Python Tutorial: Transforming categorical variables
Want to learn more? Take the full course at https://learn.datacamp.com/courses/human-resources-analytics-predicting-employee-churn-in-python at your own pace. More than a video, you'll learn hands-on coding & quickly apply skills to your daily work.
---
Now that we know what are the categorical variables in our dataset we can start transforming them into numerical.
To transform a categorical variable into numeric, we have to understand it's type first. There are two types of categorical variables: ordinal and nominal. Ordinal variables have two or more categories that can be ranked or ordered. In our case that is the **salary** column, where the values clearly have a logical order.
The 2nd type is Nominal, where categories do not have any intrnisic or logical order. An example of this kind of variable in our dataset is the column **department**, as its values clearly do not have any order or rank: sales department is not higher than hr or viceversa and so on.
Based on what type of categorical variable you have, there are different methods for transforming them.
For the case of ordinal variables we can encode categories by converting each of them into a respective numeric value. There are 3 steps to accomplish that tasks in Python.
- First, we have to tell Python, that the column salary is actually categorical. This is done using a method called **astype()** which is providing the type of the variable.
- Then, once Python knows that it is a categorical variable, we have to tell the correct order of categories, using cat.reorder_categories() method. As you can see in the code, this method takes a list as an input, where the correct order of categories is provided.
- Last but not least, we have to use cat.codes attribute to encode each category with a numeric value given our order. The result will overwrite the old values of salary column with new numeric values as presented in the table.
The next categorical variable is nominal, as there is no order or rank between departments. This means that encoding approach is not useful anymore. In this case, transformation should be accomplished trough the so called dummy variables.
Dumym variables are the variables that get only two values 0 or 1. Let's say an employee is from the technical department.
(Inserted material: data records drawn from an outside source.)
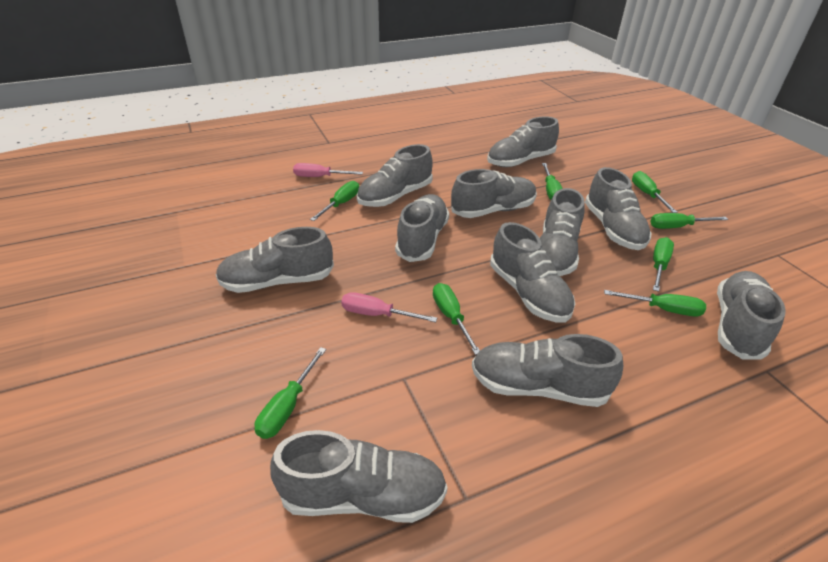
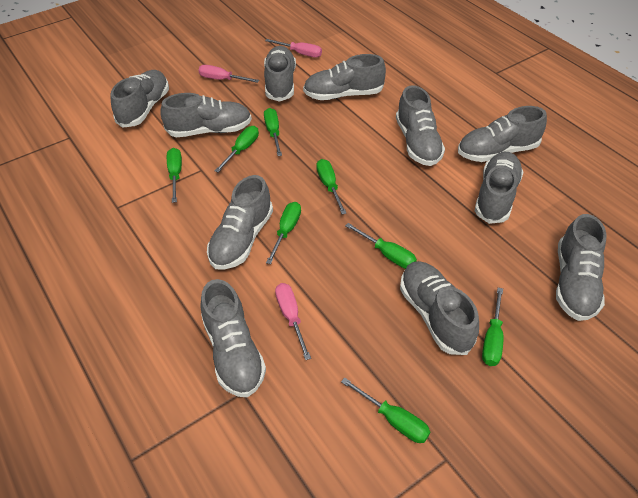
pink screwdriver: [293,163,363,177] [341,292,437,322] = 2 -> [198,65,259,83] [265,39,322,57] [275,283,311,360] = 3

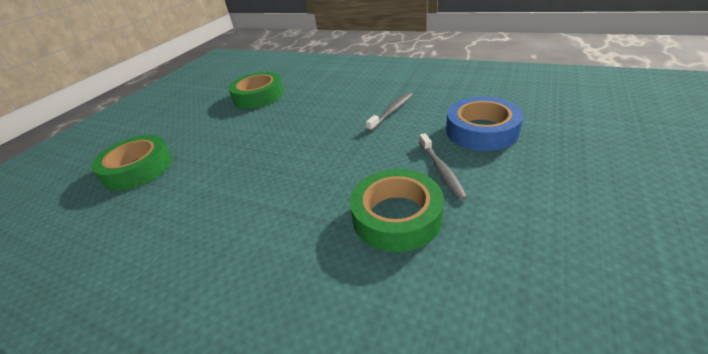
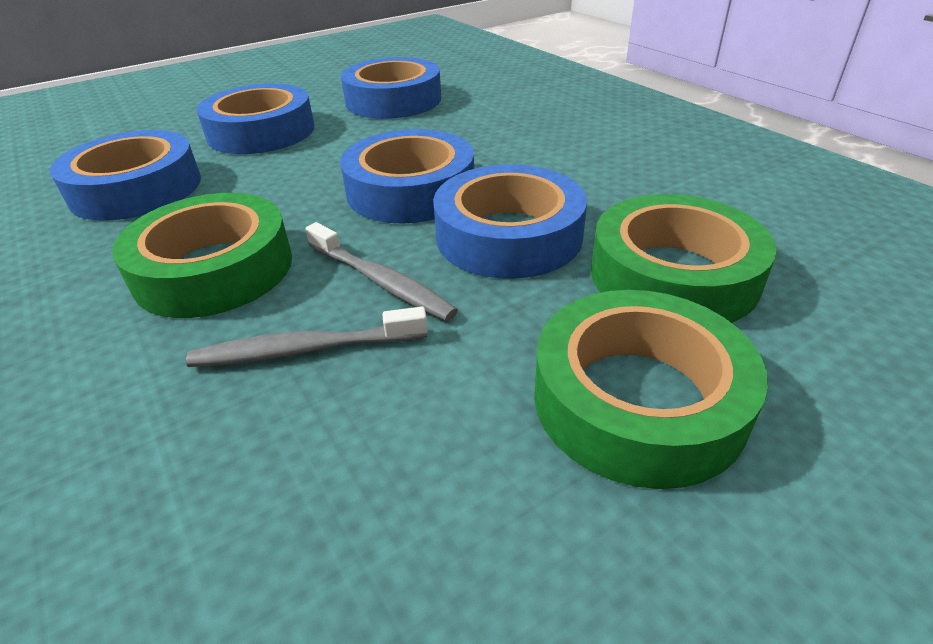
blue tape: [446,97,523,151] = 1 -> [50,130,201,221] [197,83,314,154] [340,129,474,224] [341,57,441,119] [433,164,587,279] = 5

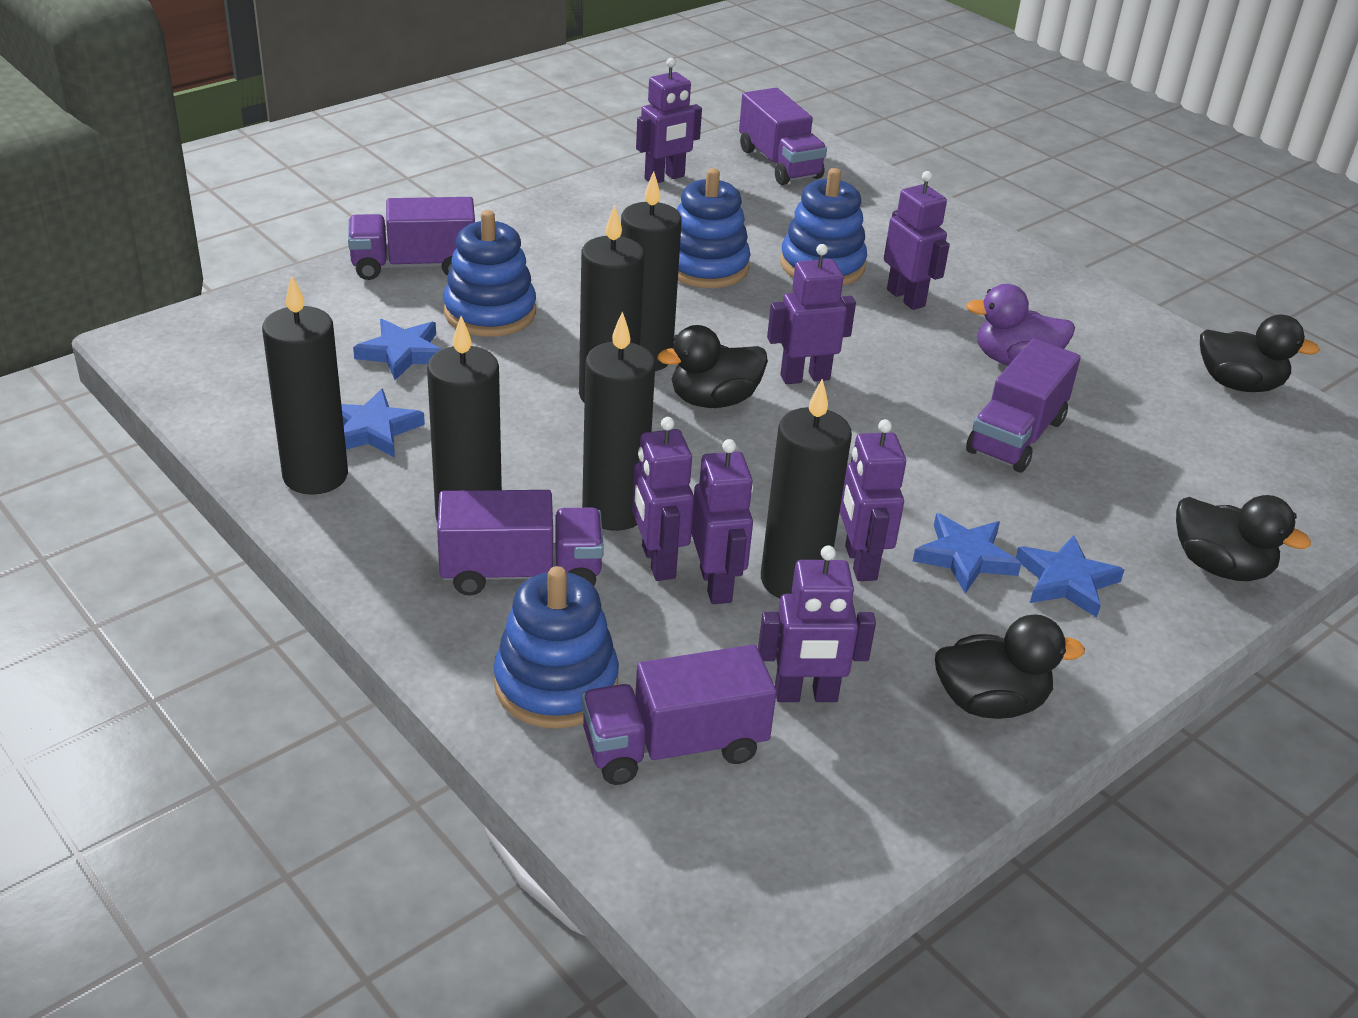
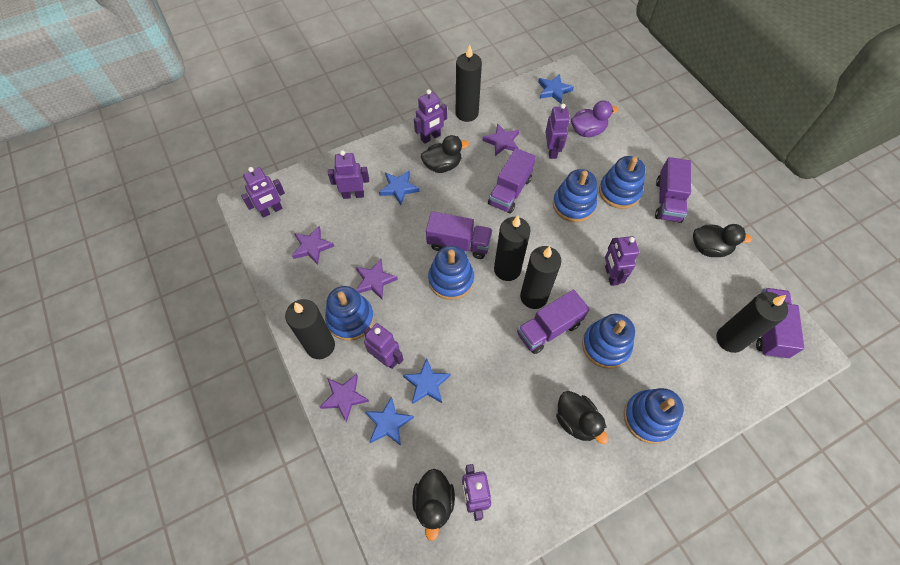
black candle: [262,275,348,495] [427,316,502,522] [579,205,644,402] [582,311,655,531] [621,171,682,371] [761,379,852,598] = 6 -> [285,299,335,359] [456,44,482,122] [494,216,531,281] [520,246,561,309] [716,292,788,353] = 5
blue stacking toy: [443,210,536,337] [494,566,619,729] [677,168,751,288] [780,168,867,286] = 4 -> [325,286,374,341] [428,246,474,300] [553,169,597,222] [582,314,635,369] [599,156,646,209] [624,388,684,444] = 6
purple star: none = 0 -> [292,226,334,265] [320,374,369,423] [356,259,398,299] [482,123,519,156] = 4

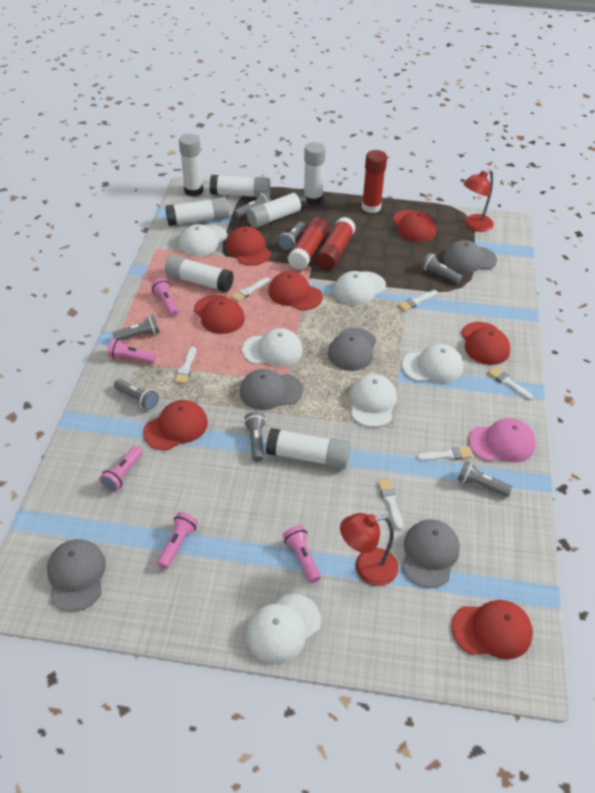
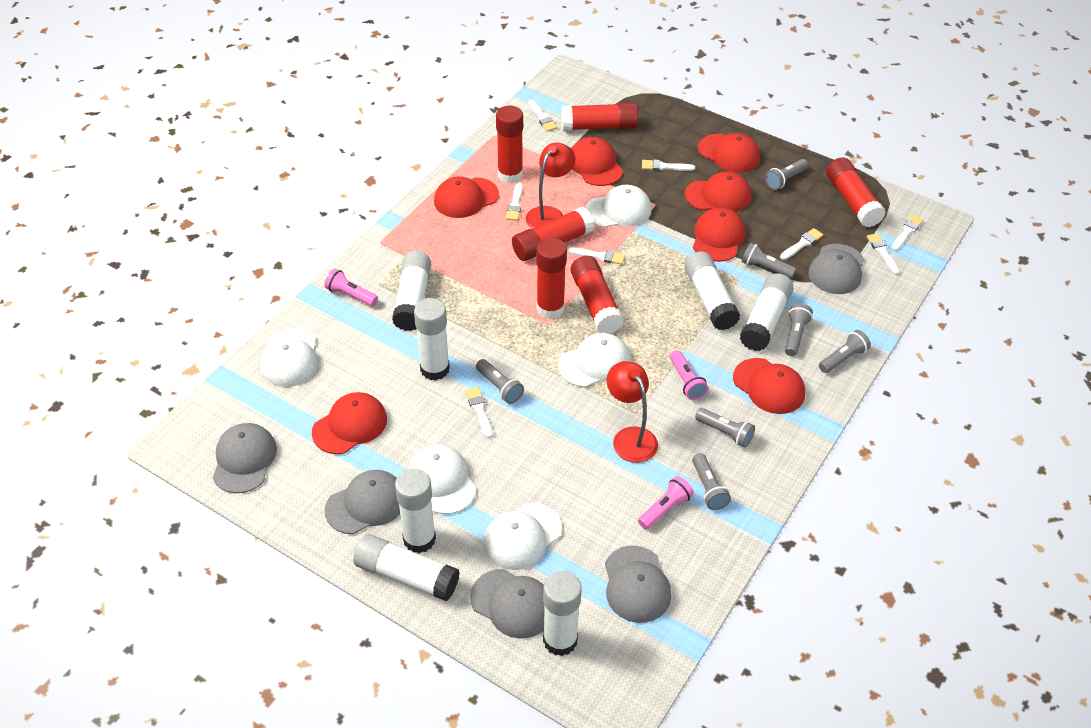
pink cap: [468,418,536,462] = 1 -> none = 0
pink flashlight: [99,446,143,492] [108,339,156,363] [151,278,178,317] [157,512,198,569] [283,525,321,583] = 5 -> [324,269,378,306] [638,476,694,530] [670,350,708,400] = 3
red glue stick: [288,217,329,270] [315,217,356,270] [362,150,387,213] = 3 -> [496,106,523,183] [512,207,594,261] [536,238,567,319] [561,103,638,131] [570,256,624,334] [826,157,886,227] = 6
white brush: [174,347,196,384] [231,278,270,302] [378,479,403,530] [398,290,438,311] [417,447,473,461] [488,367,533,400] = 6 -> [465,387,493,438] [505,182,523,221] [528,100,557,132] [568,247,625,265] [642,160,695,171] [780,228,823,260] [867,233,900,275] [892,215,923,251] = 8
white cap: [179,224,227,256] [242,328,303,367] [246,593,321,664] [334,271,386,306] [349,374,397,427] [402,344,463,383] = 6 -> [261,328,318,387] [408,444,476,514] [483,503,562,570] [558,333,631,387] [585,185,652,228] = 5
This means if we have a searate column for each department, then the mentioned employee will have value of 1 in the column for technical and 0 in the columns of all other departments.
This means we will have to create a new dataframe where each department is a separate column and each row is a separate employee with 1s in front of his/her department and 0 in all other places. While the task seems to be confusing, it is very easy from technical perspective due to a very nice function from pandas called **get_dummies()**.
When dealing with dummy variables one should be cautious of a phenomenon known as dummy trap. The latter is the situation when different dummy varaibles convey the same information. In this example, the sample employee is from the technical department, so it is the only column with a value of 1 in the first table. In the 2nd table, the last column is dropped, but we can still understand that the employee is from technical department by looking at all the other departments that have value of 0. For that reason, whenever in similar situations dummies are created one of them can be dropped as its information is already included in others.
Ok, time to put this into practice.
#DataCamp #PythonTutorial #Human #Resources #Analytics #Predicting #Employee #Churn #Python
Что делает видео по-настоящему запоминающимся? Наверное, та самая атмосфера, которая заставляет забыть о времени. Когда вы заходите на RUVIDEO, чтобы посмотреть онлайн «Python Tutorial: Transforming categorical variables», вы рассчитываете на нечто большее, чем просто загрузку плеера. И мы это понимаем. Контент такого уровня заслуживает того, чтобы его смотрели в HD 1080, без дрожания картинки и бесконечного буферизации.
Честно говоря, Rutube сегодня — это кладезь уникальных находок, которые часто теряются в общем шуме. Мы же вытаскиваем на поверхность самое интересное. Будь то динамичный экшн, глубокий разбор темы от любимого автора или просто уютное видео для настроения — всё это доступно здесь бесплатно и без лишних формальностей. Никаких «заполните анкету, чтобы продолжить». Только вы, ваш экран и качественный поток.
Если вас зацепило это видео, не забудьте взглянуть на похожие материалы в блоке справа. Мы откалибровали наши алгоритмы так, чтобы они подбирали контент не просто «по тегам», а по настроению и смыслу. Ведь в конечном итоге, онлайн-кинотеатр — это не склад файлов, а место, где каждый вечер можно найти свою историю. Приятного вам отдыха на RUVIDEO!
Видео взято из открытых источников Rutube. Если вы правообладатель, обратитесь к первоисточнику.